Il a 58 ans. Il a appris très tôt dans sa vie «les petits bonheurs de la découverte». C'est la botanique, dans un camp de sciences naturelles au collège Saint-Laurent, qui l'y a mené en premier lieu. L'enfant tranquille aimait beaucoup étudier par lui-même. Sa confiance en lui et son plaisir lui sont venus par un oiseau. «J'ai proposé comme premier sujet de recherche le milieu botanique du bruant familier.» L'ornithologie est devenue dès lors une véritable passion.

Sa petite enfance, jusqu'à l'âge de 10 ans, se passe à Saint-Joseph-de-Sorel, au milieu du paysage, tout au bord du fleuve, où il regardait passer les navires avec son grand-père. Où ses rêves prenaient le large.

L'amour de la recherche. Et de la découverte. C'est par ce chemin qu'il a abordé la médecine. Il n'y a pas de doute que l'intensité de sa personnalité, l'équilibre entre action et contemplation ont servi la cause des enfants malades.

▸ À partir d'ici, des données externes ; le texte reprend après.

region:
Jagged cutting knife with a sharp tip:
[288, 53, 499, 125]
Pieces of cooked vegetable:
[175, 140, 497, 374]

Le pédagogue transmet aux étudiants en médecine, aux spécialistes, une science qui n'est pas désincarnée.

«La chose le plus importante pour moi? Rendre les autres heureux et y trouver mon bonheur», dit-il spontanément. Et il ajoute, les yeux brillants, à la manière d'un enfant qui par son seul sourire nous fait oublier la laideur: «Être encore capable d'émerveillement, c'est important. Mais pouvoir amener quelqu'un à s'émerveiller, c'est encore plus formidable.»

Et si le courage d'un enfant devenait matière à émerveillement?